_What you need to do_. Write out every line of the entries below as a JSON list of strings, one string per line, with blank lines skipped. Leave the pictures out.

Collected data

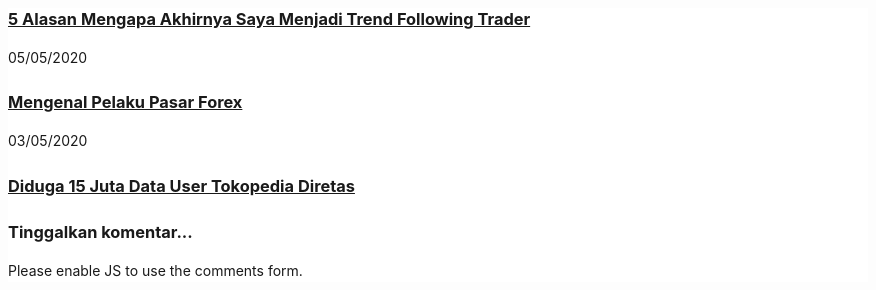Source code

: ### [5 Alasan Mengapa Akhirnya Saya Menjadi Trend Following Trader](https://madegelgel.com/5-alasan-menjadi-trend-following-trader/)

<div class="feed__meta">

05/05/2020

</div>

### [Mengenal Pelaku Pasar Forex](https://madegelgel.com/pelaku-pasar-forex/)

<div class="feed__meta">

03/05/2020

</div>

### [Diduga 15 Juta Data User Tokopedia Diretas](https://madegelgel.com/peretasan-tokopedia-2020/)

</div>

</div>

<div class="post__comments">

<div class="wrapper">

<div class="comments">

<div class="comments-wrapper">

### Tinggalkan komentar...

<div id="disqus_thread">

</div>

Please enable JS to use the comments form.

</div>

</div>

</div>

</div>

_Task solution_.
[
  "Source code",
  ": ### [5 Alasan Mengapa Akhirnya Saya Menjadi Trend Following Trader](https://madegelgel.com/5-alasan-menjadi-trend-following-trader/)",
  "<div class=\"feed__meta\">",
  "05/05/2020",
  "</div>",
  "### [Mengenal Pelaku Pasar Forex](https://madegelgel.com/pelaku-pasar-forex/)",
  "<div class=\"feed__meta\">",
  "03/05/2020",
  "</div>",
  "### [Diduga 15 Juta Data User Tokopedia Diretas](https://madegelgel.com/peretasan-tokopedia-2020/)",
  "</div>",
  "</div>",
  "<div class=\"post__comments\">",
  "<div class=\"wrapper\">",
  "<div class=\"comments\">",
  "<div class=\"comments-wrapper\">",
  "### Tinggalkan komentar...",
  "<div id=\"disqus_thread\">",
  "</div>",
  "Please enable JS to use the comments form.",
  "</div>",
  "</div>",
  "</div>",
  "</div>"
]